Day 5. The summit of New Harbour Range. For me, the equal highlight of our trip. I preferred its view to that of Mt Karamu, but enjoyed the utter remoteness of the latter. Each had so very much to offer.

 

New Harbour Range summit, looking north to Melalauca, where the adventure began. We have nearly come full circle.
Tut. I have not described our route or what we did, other than gaze at beauty. The route is on the map – a little red line – or in Chapman’s guide. The mountains are mentioned and discussed in my photos above. What did we do other than gaze at wondrous beaches and climb heavenly mountains? We walked some more, pondered much, stared with wonder heaps, chatted, ate dehydrated food, sheltered in our tents from rain or sang glorious songs (well, I did) when the sun came out. We explored the minute detail of the superb wild beaches.
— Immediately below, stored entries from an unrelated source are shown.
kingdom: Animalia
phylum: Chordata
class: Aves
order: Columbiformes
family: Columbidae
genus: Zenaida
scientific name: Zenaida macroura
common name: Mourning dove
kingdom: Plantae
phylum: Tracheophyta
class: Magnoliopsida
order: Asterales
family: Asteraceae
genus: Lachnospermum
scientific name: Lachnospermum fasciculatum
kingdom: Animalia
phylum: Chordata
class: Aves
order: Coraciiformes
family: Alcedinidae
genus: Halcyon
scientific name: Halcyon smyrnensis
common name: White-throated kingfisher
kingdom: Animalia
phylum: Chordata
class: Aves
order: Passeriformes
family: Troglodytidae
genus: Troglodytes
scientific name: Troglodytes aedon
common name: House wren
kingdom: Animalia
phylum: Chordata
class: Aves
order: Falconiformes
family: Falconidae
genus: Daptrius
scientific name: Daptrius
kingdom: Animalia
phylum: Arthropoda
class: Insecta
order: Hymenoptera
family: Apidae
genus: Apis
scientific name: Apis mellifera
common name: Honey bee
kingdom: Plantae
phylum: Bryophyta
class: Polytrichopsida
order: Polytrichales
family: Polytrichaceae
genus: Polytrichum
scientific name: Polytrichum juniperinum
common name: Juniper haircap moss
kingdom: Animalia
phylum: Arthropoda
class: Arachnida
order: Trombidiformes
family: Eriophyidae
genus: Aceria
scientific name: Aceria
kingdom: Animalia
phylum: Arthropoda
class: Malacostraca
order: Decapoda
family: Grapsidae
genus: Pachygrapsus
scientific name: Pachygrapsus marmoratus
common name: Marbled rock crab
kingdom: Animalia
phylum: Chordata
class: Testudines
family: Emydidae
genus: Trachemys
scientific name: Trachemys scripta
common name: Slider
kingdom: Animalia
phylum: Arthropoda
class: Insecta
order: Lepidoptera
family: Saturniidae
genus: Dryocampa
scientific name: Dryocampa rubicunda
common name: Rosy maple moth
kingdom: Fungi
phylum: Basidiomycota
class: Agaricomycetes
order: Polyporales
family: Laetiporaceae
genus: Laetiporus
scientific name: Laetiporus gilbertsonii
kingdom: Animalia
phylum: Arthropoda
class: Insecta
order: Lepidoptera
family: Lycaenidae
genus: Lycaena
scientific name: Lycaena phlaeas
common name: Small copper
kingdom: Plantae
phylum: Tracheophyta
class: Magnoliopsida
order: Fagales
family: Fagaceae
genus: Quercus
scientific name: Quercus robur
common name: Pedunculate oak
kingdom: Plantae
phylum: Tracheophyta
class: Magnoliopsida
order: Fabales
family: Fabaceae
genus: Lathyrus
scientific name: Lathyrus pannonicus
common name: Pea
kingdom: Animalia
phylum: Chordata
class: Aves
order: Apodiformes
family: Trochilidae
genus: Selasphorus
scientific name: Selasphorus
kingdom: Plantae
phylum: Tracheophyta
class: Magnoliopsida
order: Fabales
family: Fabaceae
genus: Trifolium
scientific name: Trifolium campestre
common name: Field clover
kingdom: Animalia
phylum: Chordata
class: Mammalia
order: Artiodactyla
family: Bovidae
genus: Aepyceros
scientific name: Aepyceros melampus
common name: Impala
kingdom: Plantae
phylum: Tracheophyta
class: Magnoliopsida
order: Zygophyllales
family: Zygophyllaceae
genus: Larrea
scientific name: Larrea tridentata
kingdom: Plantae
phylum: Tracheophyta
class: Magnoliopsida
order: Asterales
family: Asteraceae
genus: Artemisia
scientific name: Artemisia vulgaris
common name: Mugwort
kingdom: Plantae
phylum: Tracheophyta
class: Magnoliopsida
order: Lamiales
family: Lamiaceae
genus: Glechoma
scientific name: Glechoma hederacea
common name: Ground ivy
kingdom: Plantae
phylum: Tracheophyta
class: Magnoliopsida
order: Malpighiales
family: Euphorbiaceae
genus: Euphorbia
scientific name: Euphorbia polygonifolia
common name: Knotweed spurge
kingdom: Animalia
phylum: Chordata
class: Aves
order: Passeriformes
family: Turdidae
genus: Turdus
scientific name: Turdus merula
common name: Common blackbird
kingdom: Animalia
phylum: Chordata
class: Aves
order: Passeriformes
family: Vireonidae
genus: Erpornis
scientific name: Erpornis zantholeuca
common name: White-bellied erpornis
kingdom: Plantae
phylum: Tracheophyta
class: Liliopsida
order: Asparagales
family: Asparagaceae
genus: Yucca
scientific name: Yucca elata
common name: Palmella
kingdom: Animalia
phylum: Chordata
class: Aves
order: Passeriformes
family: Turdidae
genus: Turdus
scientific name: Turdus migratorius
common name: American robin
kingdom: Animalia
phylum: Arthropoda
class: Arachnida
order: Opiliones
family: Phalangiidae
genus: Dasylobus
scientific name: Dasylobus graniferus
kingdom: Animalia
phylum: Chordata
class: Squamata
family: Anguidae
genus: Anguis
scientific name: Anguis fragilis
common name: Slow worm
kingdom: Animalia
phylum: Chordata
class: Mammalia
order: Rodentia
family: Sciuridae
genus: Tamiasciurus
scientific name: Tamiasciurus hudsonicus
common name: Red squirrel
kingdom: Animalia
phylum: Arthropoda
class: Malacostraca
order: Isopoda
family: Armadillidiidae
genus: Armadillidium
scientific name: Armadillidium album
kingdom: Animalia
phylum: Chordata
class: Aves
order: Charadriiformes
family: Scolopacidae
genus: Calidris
I paced up and down, up and down said beaches. K collected bags of rubbish washed ashore by irresponsible and selfish boat people. C also paced the beaches, photographing little marine items that captured her attention. Mary sketched the most exquisite line drawing of Ketchem Island that quite literally took my breath away with its expertise, artistry and beauty; T did crosswords and trotted around the campsite in her new trendy shoes – two left crocs, way too big for her – that we salvaged from debris (she had regretted not brining camp shoes); V manufactured chairs out of other scraps of debris (perhaps her frypan chair was the most innovative), and served up gourmet food to her husband and J and V spent a great deal of time trying to dry their tent fly and sodden clothes on makeshift clotheslines.

Looking back down to New Harbour from Smoke Signal Hill.

 

Back down at New Harbour.

“Do I want to return to civilisation?”, (odd word when one considers how very uncivilised most humans’ behaviour is, a point teased out superbly in David Malouf’s An Imaginary Life), the caretaker of Melaleuca asked me. “Yes”, I replied. There is a moment for everything. Wilderness is a glorious time out, but I also enjoy the rough and tumble of normal twentieth century life, and enjoy many of the luxuries it has to offer, like long, hot showers, lights to read by, chair backs to make reading comfortable, a fire in my hearth and real food and wine on my table, which nearly always has a candle burning at meal times and a flower from my garden to decorate it. If we keep technology as our slave rather than becoming enslaved to it, it has much to offer us, and I embrace many of those opportunities. Next week I’m off to Sydney to see Aida on the Harbour and the ballet, Giselle, at the Opera House. Many philosophers regard culture as the antithesis of nature. I love both.

My room with a view and all my worldly needs for six days.